# Excerto do documento:
■ ■ ■ ■ ■ ■ ■

O Zé, apesar de já bem bebido, começa aperceber-se de alguma coisa de estranho na anatomia da companheira do Baptista. E como num “flash”, vem-lhe à memória a entrevista lida uns dias antes na “Revista Tempo”, com Belinda, um travesti, a trabalhar em Lourenço Marques. No caminho para uma ida ao quarto de banho, confirma a sua desconfiança, no cartaz colocado num placard junto ao balcão.

Estávamos mesmo na presença da Belinda.

Zé não pode deixar que o Baptista continue a ser enrolado e faz-lhe sinal que quer falar com ele. Baptista não liga, desconfiando que é uma táctica para lhe roubarem a rapariga. Quando passado algum tempo se aproxima da mesa para pegar o seu copo de bebida, Zé diz-lhe num ápice:

– “És um camelo pá… andas a dançar com um gajo”…

Resposta pronta do Baptista:

– “Que gajo bom… querias era ficar com ela, não era”?

Passam-se os minutos e quando Baptista vai “verter águas”, Zé dirige-se a ele e conta-lhe a sua desconfiança. Baptista fica agora um pouco mais pensativo e quando agarra de novo a Belinda, põe-lhe a mão entre as pernas, confirmando o que Zé lhe tinha dito.

Na Messe

Foi o fim do mundo. Habituado às noites escaldantes do Porto, de “faca e alguidar”, Baptista começa a agarrar mesas e cadeiras e a lançá-las para onde calha.

Instala-se uma autêntica confusão. Parece estar-se num salão do faroeste.

■ ■ ■ ■ ■ ■ ■

# Conteúdo do conjunto:
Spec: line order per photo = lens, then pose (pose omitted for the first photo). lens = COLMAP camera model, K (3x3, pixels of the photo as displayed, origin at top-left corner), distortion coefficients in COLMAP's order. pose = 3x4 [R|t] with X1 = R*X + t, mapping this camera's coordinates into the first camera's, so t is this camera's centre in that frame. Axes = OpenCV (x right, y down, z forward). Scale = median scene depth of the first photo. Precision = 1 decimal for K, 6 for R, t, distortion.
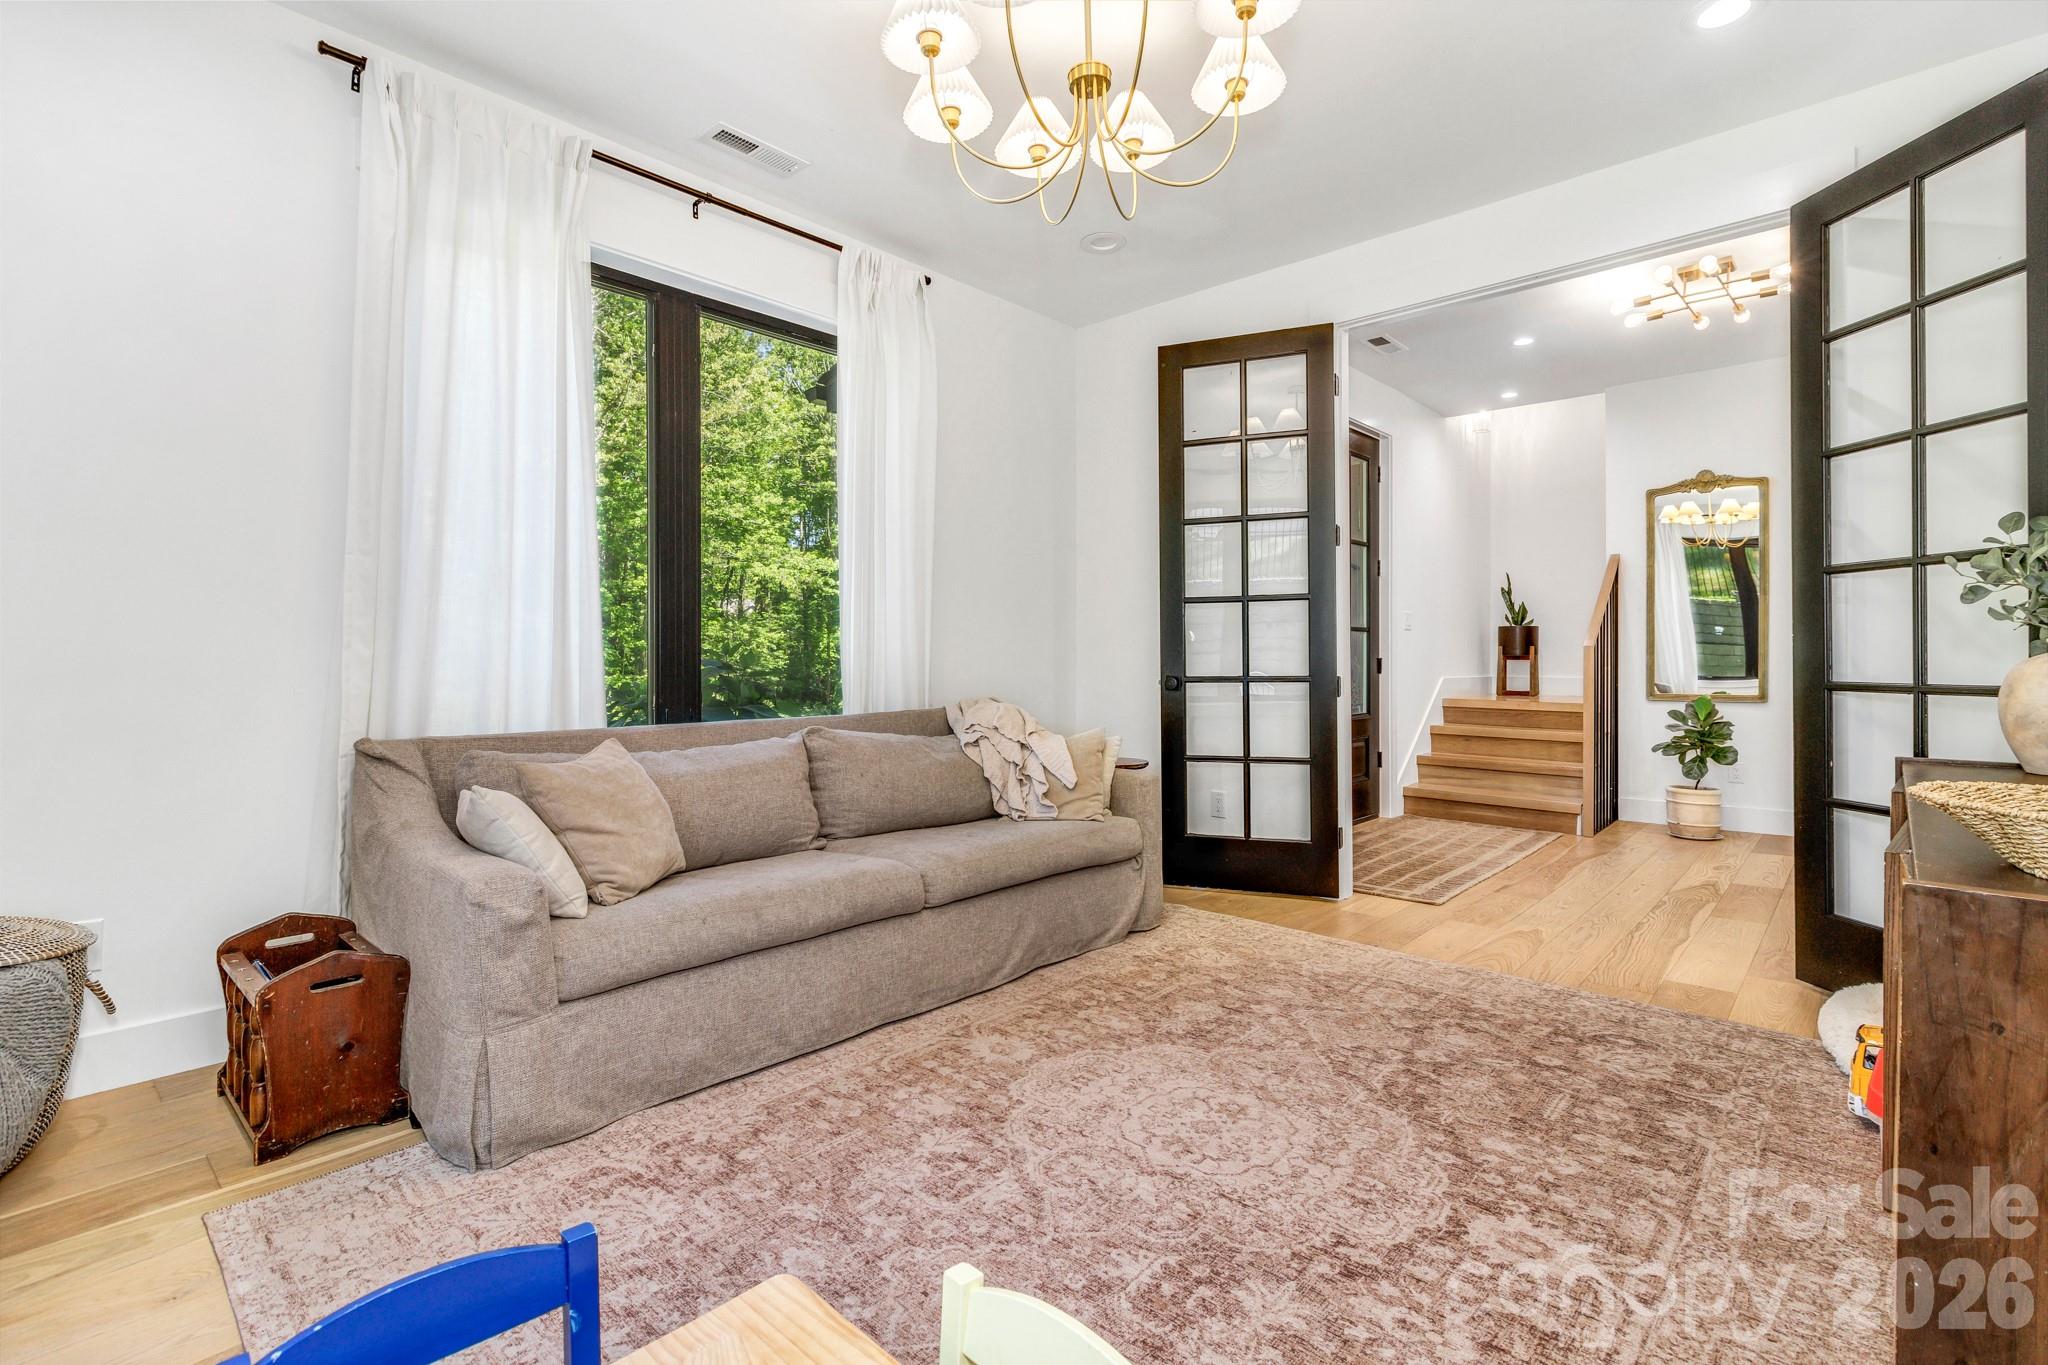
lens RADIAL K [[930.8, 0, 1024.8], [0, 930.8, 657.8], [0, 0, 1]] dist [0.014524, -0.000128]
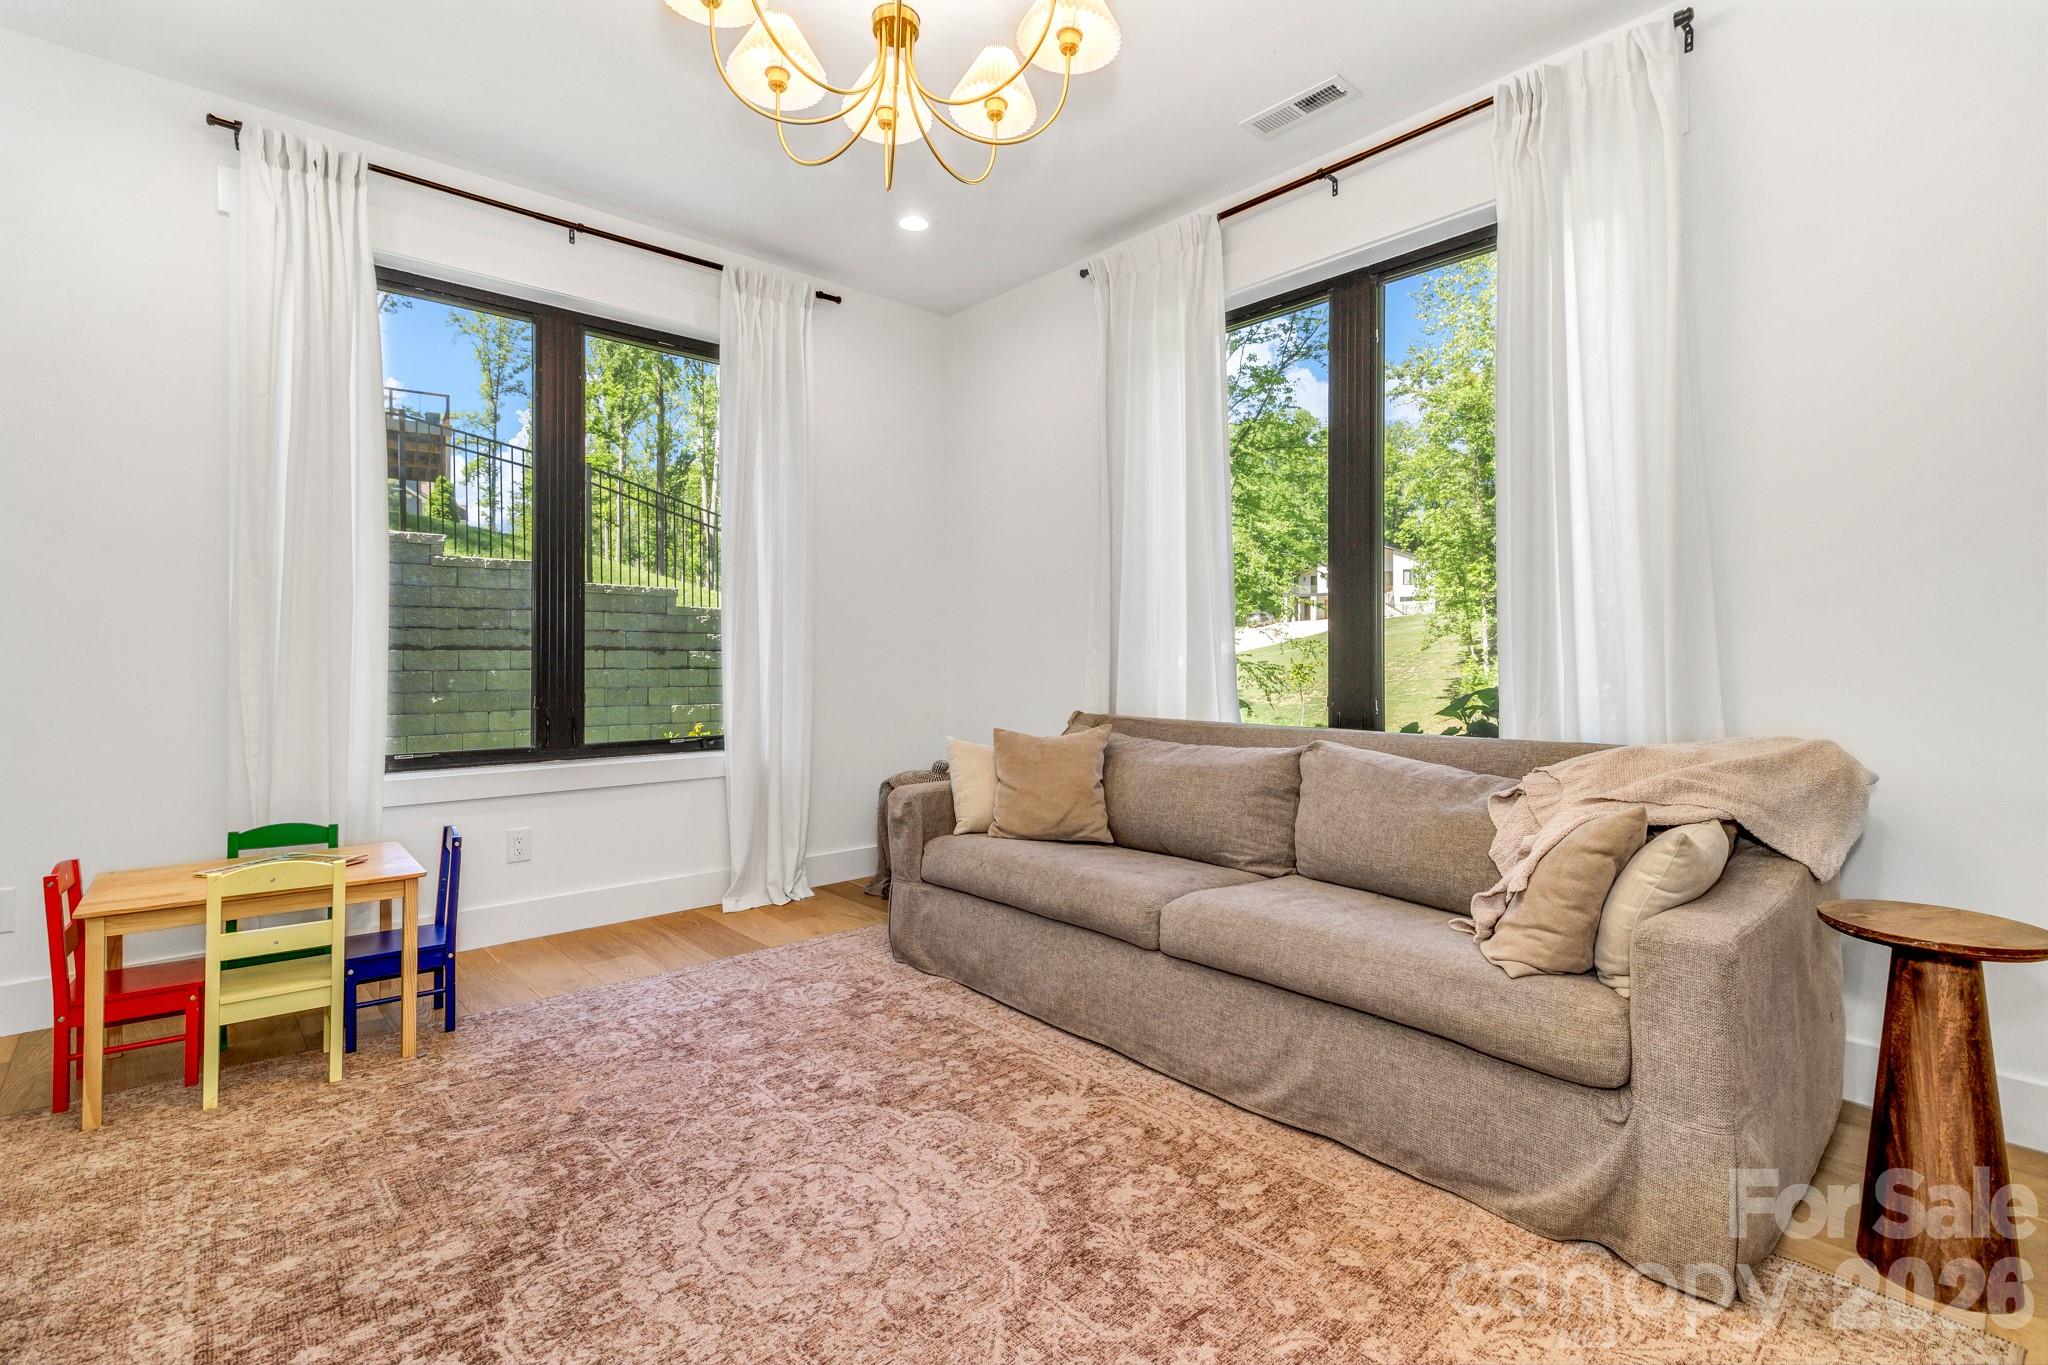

■ ■ ■ ■ ■ ■ ■

# Aplique o que leu:
[A] Responda às perguntas seguintes com base no relato sobre o Baptista e a Belinda, uma resposta por linha, com a mesma marcação.
(i) Em que publicação tinha o Zé lido a entrevista com a Belinda?
(ii) Em que cidade trabalhava a Belinda, segundo essa entrevista?
(iii) A que noites estava habituado o Baptista?
[B] Prossiga o relato sobre o Baptista e a Belinda, começando logo a seguir à última frase apresentada.

# Respostas às tarefas:
[A]
(i) Na "Revista Tempo".
(ii) Em Lourenço Marques.
(iii) Às noites escaldantes do Porto, de "faca e alguidar".

[B]
O bar fica completamente destruído. Quando se consegue acalmar o Baptista, chega a polícia. Para controle dos militares, havia aquilo a que chamavam “ronda mista”. Era uma ronda formada por militares dos três ramos das forças armadas e militarizadas.

No caso, o comandante da força, pertencia à Marinha e cumprindo a sua missão, depois de identificar toda a gente, conduziu-os a uma esquadra da PSP, situada numa rua próxima.

No Jardim Botânico

Lourenço Marques

Com o Baptista ainda alterado por ter sido enganado pela Belinda, estrebuchando por todos os lados, aguarda-se o Comandante de Dia das rondas militares de Lourenço Marques.

Passada cerca de meia hora, com o ambiente já mais calmo, chega o comandante. Capitão do Exército, da Arma de Cavalaria, ainda muito jovem. Por estranha coincidência, Zé reconhece no militar uma cara familiar e qual não é o seu espanto e de todos os camaradas presentes, aquele ao entrar, dirige-se ao Zé e abraçando-o com força diz:

– “Ah grande amigo… onde nos havíamos de encontrar… e em que circunstâncias…”

Zé reconheceu então o seu amigo Tavares, natural de Coimbra, seu camarada de especialidade, quando na Escola Prática de Cavalaria de Santarém.

– “Eras a última pessoa que esperava encontrar hoje aqui, meu sacana. Teria sido bem melhor que tivesse sido em Almeirim, a comer uma sopa de pedra no “Toucinho” e a mandar umas tigelas para o bucho… Mas ainda bem que é assim. Ajuda-nos lá a resolver este problema”, vai dizendo Zé.

Tavares ajudou mesmo a resolver o problema. Só que o proprietário do bar não desistiu da queixa contra o Baptista, e Tavares foi obrigado a participar dele.

Depois de cumpridas as formalidades habituais para estes casos, Zé despede-se de Tavares, com a promessa de um reencontro já no continente.

Umas horas mais tarde, Zé e Pascoal embarcam num DC6 em direcção à Beira. Viagem atribulada de que falaremos noutra história

Almoço na Beira e depois partida para Tete, numa viagem de hora e meia, aguentando o roncar insuportável do motor do NordAtlas (avião para a largada de paraquedistas).

Uma semana depois, estavam no bar a beber umas cervejas e têm a surpresa de pela frente lhes aparecer o Baptista.

O castigo, tinha sido a sua transferência para Tete.